Thoughts at the time of bidding adieu

Mehak
It ‘s here in the  PPS that I fledged. With my new found wings, now, I am all set to soar courageously across uncharted  horizons.  Away from this protective nest shall I’ ve to go…but…memories  attached to the PPS  shall support me during my arduous flights.  My first step landed here when I was in grade eight. Many a moment now has turned into memories.  Each time I erred I received a loving tug on my ear…no rebuke…no admonishment. I relished being in the thick of activities and contests. How I wish I’d arrived earlier. Those long drawn out games in the sun bathed lawns, those stolen bites from unattended tiffins ,  those informal chats with our mentors…it was heavenly. The very thought of a life beyond, sends shivers down the spine. Every morning brought  hopes anew. Boisterous seemed every season, here.  Thanks for mothering me with tender care, dear PPS.
My stepping into this school, I think, was among the most cherished days of my life. My teachers were no less affectionate than my parents.  In our Principal Sir, I found a philosopher guide. I am proud of my parents who chose the PPS  for me. Thanks, dear school, for not only making me a keen learner but also sound human being.
Akanksha
Pawandeep Kaur
Almost unthinkable to list down the various ways in which I stood transformed at the PPS.  I shall leave with a rich reservoir of pleasant memories. May blessings be on you  my dear PPS.
Much of what I am, I owe it to the PPS.  I am blessed to be among those fortunate  few who came here at a very tender age. How  I wish I make my school proud of me one day.
Priyanka
Gautam
It’s  hard to visualize life sans the PPS.  For a decade it has remained a home away from home. Eyes moisten, as  I visualize teachers and friends fading into memory.
I experience mixed emotions on bidding adieu to the PPS. Pleasantness comes from the joy of having spent my formative years here at the PPS. The agony is triggered by the realization of having grown up a bit too fast. Its hard to pen a surge of emotions, meant for a novel, in lines few.
Love you PPS.
Jagroop
Amritpal
With me shall I carry a big pile of fond memories. For years together the PPS shall continue to be a companion in my solitude.
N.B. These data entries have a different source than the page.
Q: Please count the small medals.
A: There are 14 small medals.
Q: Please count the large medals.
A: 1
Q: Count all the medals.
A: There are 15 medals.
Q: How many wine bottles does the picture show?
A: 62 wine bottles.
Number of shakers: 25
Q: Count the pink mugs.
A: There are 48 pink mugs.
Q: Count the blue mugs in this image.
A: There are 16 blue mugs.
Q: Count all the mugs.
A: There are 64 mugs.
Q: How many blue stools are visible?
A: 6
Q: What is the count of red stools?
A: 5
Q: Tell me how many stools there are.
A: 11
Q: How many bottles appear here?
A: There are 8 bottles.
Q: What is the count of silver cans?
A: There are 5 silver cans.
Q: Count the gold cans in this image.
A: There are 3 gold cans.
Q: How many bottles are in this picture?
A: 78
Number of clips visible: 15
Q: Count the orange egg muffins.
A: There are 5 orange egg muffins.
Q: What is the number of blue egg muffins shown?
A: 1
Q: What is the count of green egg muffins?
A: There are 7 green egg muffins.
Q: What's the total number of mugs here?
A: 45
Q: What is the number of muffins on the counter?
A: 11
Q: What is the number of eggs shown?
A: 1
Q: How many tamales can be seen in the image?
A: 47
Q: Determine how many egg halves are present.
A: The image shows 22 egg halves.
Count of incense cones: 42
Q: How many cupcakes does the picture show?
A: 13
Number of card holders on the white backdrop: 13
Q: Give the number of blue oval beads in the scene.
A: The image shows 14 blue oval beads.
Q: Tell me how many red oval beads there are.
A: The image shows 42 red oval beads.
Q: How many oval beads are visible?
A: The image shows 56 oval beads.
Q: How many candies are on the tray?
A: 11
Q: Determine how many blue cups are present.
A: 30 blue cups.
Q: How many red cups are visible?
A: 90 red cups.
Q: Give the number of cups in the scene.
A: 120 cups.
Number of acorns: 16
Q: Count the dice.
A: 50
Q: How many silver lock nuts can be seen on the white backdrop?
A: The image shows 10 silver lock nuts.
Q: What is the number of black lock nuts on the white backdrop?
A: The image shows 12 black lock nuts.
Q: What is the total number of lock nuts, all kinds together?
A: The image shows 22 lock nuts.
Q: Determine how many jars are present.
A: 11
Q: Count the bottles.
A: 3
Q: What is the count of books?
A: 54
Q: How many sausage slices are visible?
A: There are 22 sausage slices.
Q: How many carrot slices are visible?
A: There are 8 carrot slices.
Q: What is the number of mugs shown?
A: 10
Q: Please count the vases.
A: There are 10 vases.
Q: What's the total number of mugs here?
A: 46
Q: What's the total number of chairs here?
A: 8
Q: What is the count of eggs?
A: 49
For an introvert like me, the PPS came as the biggest boon of my life. It brought me out of my cocoon.  Getting to become a Prefect proved a high point of my  stay on the campus.
Sukhpreet
Navkiran
I shall be the second in our family to pass out from the portals of the PPS, still leaving my younger brother in its loving care. For us siblings the PPS has been a family-school.  It’s here we saw our inconsistencies getting ironed out. I shall miss you much, our dear PPS.